Mehr Frauen in die Geschäftsführung

Doch was kann man bis dahin tun, um die prozentuale Verteilung der weiblichen Führungspositionen in der Öffentlichkeitsarbeit zu erhöhen? Zunächst sollten mehr Frauen ermutigt werden, Teil der Geschäftsführung zu werden. Diverse Studien zeigen, dass sich dies außerdem positiv auf die Umsatzrendite sowie das Aktienwachstum des Unternehmens auswirkt. Außerdem sollten sich Arbeitszeiten flexibler gestalten lassen. Oftmals fällt die Pflege von Eltern, Kindern oder weiteren Familienangehörigen auf die Frauen zurück. Der Spiegel berichtet 2017, dass eine 34-jährige Frau im Schnitt doppelt so viel unbezahlte Sorgearbeit leistet, wie ein Mann. Es bringen sich „in der Pflege nur 4,9 Prozent der Männer und 7,2 Prozent der Frauen in Deutschland ein“.
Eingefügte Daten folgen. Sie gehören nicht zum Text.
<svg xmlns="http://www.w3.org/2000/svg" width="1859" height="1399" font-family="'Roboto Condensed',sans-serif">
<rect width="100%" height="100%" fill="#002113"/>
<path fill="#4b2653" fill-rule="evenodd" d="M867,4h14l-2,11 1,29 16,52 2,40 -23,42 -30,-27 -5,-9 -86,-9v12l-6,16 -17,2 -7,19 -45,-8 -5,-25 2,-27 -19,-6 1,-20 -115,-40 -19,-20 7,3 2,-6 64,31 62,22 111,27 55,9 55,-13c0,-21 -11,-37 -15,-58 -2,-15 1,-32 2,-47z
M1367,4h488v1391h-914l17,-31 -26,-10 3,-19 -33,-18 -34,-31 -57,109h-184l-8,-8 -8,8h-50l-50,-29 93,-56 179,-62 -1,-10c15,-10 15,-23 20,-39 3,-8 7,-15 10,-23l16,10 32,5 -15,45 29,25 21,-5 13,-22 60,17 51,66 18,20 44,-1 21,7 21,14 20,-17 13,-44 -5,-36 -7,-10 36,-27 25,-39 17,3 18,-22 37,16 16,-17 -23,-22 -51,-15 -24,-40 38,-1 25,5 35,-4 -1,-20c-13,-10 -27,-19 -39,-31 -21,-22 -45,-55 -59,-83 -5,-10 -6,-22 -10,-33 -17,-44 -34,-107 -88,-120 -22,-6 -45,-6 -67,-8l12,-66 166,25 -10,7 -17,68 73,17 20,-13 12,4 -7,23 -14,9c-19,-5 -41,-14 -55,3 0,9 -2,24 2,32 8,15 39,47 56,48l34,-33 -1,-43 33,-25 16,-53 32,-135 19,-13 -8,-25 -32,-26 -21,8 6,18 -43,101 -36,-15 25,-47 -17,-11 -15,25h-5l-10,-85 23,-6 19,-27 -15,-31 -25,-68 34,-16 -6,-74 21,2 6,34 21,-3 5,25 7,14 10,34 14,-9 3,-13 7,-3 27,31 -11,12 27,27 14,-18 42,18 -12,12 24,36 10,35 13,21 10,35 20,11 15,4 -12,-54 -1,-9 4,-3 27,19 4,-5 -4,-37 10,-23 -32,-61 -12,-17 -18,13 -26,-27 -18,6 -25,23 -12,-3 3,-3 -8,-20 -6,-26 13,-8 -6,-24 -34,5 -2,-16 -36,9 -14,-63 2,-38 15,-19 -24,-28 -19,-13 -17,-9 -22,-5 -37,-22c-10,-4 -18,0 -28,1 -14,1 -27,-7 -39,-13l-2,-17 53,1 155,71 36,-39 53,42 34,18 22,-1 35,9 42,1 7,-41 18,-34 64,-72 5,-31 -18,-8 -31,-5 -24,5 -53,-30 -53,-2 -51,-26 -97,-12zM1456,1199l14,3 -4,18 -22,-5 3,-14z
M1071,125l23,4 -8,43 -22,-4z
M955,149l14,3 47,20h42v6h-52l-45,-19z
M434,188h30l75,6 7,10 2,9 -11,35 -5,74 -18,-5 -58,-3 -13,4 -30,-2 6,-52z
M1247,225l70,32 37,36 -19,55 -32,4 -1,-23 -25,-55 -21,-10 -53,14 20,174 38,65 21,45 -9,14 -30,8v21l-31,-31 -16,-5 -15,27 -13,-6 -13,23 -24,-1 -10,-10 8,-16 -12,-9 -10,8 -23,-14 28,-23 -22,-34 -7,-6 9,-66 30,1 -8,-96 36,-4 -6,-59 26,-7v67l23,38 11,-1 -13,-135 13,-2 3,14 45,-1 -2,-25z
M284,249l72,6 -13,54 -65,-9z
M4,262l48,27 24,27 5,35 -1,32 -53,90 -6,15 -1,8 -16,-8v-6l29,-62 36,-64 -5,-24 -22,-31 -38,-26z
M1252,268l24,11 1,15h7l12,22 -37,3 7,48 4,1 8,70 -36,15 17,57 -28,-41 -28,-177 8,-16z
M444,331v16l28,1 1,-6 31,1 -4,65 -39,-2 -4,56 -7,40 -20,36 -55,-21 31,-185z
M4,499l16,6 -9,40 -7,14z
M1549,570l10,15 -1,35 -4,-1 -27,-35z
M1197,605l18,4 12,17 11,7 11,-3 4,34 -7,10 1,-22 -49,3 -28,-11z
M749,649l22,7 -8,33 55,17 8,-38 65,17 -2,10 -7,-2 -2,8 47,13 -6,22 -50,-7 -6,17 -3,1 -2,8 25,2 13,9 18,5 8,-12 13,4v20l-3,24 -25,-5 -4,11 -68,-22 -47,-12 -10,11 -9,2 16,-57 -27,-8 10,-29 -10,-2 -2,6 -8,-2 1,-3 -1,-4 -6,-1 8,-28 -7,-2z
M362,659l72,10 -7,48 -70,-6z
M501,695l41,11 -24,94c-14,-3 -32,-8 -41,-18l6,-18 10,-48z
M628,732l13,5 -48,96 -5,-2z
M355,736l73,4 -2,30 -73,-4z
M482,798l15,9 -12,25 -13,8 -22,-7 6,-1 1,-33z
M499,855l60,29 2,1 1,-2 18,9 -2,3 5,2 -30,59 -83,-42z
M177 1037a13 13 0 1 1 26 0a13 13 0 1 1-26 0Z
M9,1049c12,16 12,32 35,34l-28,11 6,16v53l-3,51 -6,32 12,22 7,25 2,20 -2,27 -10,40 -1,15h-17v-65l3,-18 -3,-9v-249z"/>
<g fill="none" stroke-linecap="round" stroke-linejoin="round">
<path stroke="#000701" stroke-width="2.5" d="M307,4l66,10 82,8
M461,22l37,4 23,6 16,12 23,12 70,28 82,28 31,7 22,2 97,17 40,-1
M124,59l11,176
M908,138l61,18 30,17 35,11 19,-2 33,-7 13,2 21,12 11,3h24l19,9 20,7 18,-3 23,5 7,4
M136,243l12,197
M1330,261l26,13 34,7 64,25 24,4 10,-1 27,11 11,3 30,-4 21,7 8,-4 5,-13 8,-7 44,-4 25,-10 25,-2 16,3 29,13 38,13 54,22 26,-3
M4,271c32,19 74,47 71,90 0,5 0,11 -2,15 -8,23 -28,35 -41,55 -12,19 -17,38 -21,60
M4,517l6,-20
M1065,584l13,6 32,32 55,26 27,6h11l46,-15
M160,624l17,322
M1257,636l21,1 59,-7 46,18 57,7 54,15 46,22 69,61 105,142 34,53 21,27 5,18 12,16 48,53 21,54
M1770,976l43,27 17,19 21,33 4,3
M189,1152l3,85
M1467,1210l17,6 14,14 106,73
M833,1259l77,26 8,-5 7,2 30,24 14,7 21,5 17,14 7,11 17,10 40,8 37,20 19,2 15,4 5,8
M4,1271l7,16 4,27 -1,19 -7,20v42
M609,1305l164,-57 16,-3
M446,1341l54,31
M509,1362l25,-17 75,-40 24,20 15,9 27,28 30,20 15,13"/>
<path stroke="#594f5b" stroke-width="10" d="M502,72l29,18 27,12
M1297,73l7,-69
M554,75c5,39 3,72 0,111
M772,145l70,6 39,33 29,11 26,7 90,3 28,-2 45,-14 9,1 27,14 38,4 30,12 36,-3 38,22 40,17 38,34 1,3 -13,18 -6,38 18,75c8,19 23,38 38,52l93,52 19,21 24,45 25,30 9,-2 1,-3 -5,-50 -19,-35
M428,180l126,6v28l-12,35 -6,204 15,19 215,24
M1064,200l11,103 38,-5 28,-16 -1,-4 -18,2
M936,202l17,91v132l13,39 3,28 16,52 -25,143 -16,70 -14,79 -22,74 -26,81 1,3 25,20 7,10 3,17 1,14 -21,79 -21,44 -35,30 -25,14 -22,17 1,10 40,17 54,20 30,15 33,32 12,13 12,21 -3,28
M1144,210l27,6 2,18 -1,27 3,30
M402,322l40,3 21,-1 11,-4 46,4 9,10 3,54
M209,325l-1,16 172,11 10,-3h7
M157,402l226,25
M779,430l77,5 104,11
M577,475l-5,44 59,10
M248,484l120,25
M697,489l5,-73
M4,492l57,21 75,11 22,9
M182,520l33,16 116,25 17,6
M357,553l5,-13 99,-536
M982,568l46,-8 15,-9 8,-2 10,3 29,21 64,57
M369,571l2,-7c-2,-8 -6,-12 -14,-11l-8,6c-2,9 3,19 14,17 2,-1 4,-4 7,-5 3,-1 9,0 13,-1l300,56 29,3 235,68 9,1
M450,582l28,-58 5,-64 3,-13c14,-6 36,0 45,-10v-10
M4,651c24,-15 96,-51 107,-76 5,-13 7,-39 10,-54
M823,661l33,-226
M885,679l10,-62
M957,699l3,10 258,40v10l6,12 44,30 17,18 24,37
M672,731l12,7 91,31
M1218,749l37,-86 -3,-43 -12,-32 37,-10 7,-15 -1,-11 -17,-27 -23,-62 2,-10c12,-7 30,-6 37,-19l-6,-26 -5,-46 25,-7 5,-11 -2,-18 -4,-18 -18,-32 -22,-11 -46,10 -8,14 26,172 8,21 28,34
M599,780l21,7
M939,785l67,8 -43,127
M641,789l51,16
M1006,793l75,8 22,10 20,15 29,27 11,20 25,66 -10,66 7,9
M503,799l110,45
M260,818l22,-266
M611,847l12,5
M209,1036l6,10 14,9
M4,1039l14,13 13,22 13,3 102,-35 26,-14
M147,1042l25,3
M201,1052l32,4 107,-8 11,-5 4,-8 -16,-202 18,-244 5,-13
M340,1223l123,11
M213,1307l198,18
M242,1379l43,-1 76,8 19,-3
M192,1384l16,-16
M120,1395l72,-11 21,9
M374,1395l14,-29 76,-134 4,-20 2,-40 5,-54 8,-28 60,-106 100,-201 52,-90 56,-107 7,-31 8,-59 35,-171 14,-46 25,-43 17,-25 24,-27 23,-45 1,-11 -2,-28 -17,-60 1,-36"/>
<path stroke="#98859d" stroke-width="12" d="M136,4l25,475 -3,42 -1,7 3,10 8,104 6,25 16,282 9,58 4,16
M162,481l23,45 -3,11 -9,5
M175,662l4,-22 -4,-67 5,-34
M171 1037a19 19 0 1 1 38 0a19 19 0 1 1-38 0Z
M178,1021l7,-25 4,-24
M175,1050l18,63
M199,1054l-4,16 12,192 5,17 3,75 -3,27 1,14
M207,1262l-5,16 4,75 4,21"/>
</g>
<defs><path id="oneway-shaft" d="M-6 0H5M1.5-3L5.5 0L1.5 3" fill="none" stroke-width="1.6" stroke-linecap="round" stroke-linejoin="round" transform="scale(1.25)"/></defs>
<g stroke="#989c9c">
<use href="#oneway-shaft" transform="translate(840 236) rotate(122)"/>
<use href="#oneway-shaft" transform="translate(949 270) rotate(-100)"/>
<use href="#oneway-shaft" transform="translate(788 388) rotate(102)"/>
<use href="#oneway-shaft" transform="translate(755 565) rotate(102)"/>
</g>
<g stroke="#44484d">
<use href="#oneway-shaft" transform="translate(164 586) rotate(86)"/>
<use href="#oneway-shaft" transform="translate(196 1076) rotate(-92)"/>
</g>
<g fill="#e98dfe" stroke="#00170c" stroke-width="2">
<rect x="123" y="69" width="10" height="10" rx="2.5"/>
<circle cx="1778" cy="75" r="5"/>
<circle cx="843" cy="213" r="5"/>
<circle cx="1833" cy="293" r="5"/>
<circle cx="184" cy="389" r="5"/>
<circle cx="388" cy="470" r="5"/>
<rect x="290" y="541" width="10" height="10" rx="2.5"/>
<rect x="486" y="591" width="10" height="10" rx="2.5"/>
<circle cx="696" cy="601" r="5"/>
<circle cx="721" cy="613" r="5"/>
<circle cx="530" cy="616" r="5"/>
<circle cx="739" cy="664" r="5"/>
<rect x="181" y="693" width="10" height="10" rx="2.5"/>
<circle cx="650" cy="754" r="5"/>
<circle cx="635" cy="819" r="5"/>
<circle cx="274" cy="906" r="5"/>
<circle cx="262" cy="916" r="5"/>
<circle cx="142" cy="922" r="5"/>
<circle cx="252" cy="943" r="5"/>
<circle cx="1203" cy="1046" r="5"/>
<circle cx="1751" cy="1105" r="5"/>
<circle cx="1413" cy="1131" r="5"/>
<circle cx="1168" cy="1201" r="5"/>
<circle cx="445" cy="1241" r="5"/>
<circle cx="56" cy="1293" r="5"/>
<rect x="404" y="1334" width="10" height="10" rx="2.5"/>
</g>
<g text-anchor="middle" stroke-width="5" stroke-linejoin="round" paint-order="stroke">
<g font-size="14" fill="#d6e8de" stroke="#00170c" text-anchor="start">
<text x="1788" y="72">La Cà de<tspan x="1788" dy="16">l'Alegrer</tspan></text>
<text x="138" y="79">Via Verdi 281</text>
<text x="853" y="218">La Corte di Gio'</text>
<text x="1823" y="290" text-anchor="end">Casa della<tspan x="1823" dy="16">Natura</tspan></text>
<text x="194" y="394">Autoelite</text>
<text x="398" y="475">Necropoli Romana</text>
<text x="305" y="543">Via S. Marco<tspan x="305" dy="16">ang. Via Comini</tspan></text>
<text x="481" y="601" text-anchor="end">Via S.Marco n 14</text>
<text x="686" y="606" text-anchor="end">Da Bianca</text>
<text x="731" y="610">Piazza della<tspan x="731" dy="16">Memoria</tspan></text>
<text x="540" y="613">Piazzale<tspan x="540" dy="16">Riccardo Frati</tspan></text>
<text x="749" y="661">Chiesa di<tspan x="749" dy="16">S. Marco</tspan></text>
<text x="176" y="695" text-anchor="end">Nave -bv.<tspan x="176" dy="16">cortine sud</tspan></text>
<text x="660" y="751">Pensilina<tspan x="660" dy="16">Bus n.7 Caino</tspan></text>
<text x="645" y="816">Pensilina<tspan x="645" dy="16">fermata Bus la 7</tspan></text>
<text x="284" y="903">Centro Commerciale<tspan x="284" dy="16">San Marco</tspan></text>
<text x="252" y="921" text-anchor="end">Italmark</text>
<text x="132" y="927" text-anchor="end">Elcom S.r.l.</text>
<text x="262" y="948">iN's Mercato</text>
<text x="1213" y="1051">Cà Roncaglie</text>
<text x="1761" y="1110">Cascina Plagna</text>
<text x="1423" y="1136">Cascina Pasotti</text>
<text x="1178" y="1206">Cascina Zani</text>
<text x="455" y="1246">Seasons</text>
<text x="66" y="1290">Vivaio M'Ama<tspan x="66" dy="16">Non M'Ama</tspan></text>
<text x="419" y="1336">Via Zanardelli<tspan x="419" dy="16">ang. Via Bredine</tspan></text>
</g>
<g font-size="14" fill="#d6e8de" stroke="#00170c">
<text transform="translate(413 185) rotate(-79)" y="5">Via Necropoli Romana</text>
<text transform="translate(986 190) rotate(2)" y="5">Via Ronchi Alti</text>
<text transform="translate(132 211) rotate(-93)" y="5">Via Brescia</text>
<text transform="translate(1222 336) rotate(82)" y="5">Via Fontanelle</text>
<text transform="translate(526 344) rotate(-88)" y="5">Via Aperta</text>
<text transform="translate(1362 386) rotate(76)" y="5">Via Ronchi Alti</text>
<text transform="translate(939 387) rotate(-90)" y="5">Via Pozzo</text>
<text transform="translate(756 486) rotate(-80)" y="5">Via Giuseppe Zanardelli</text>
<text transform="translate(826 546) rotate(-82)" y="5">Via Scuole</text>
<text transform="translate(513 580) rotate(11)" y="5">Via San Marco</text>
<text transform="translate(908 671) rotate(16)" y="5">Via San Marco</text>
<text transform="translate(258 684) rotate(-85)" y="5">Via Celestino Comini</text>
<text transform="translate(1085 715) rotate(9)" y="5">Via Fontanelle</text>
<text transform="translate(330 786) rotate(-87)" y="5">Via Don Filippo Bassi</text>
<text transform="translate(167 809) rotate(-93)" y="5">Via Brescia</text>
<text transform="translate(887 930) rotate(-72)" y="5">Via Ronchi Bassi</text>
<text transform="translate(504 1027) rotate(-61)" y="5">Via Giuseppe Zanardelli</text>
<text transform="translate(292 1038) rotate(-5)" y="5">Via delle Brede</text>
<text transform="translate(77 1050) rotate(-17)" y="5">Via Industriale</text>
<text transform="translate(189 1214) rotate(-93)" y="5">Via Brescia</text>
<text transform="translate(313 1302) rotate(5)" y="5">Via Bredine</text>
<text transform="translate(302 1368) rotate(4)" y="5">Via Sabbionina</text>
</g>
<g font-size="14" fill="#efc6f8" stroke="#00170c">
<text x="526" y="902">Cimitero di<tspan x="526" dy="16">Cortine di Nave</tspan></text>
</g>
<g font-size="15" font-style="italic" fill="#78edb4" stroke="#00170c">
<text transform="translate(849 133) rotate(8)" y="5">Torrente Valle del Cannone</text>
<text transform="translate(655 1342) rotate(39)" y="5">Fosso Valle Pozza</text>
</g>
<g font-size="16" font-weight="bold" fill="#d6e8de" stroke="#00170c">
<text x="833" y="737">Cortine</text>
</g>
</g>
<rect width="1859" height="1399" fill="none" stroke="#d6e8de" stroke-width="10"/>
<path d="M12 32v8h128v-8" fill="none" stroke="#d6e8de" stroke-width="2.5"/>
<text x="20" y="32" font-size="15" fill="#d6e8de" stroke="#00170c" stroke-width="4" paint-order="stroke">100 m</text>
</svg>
Ob eine völlige Gleichstellung des männlichen und weiblichen Geschlechtes auch in der Führungsebene der Öffentlichkeitsarbeit gelingen wird, muss sich zeigen. Klar ist: Auch wenn es erste Ansätze gibt, ist der Weg noch weit. 

Nachdem Alisa Zöltsch in Groningen „Internationale Kommunikation“ studiert und sich bei einem Auslandssemester in England auf den Bereich Journalismus spezialisiert hat, zog es die gebürtige Ostfriesin doch wieder nach Deutschland – unter anderem für ein Praktikum bei Mediavanti in Oldenburg.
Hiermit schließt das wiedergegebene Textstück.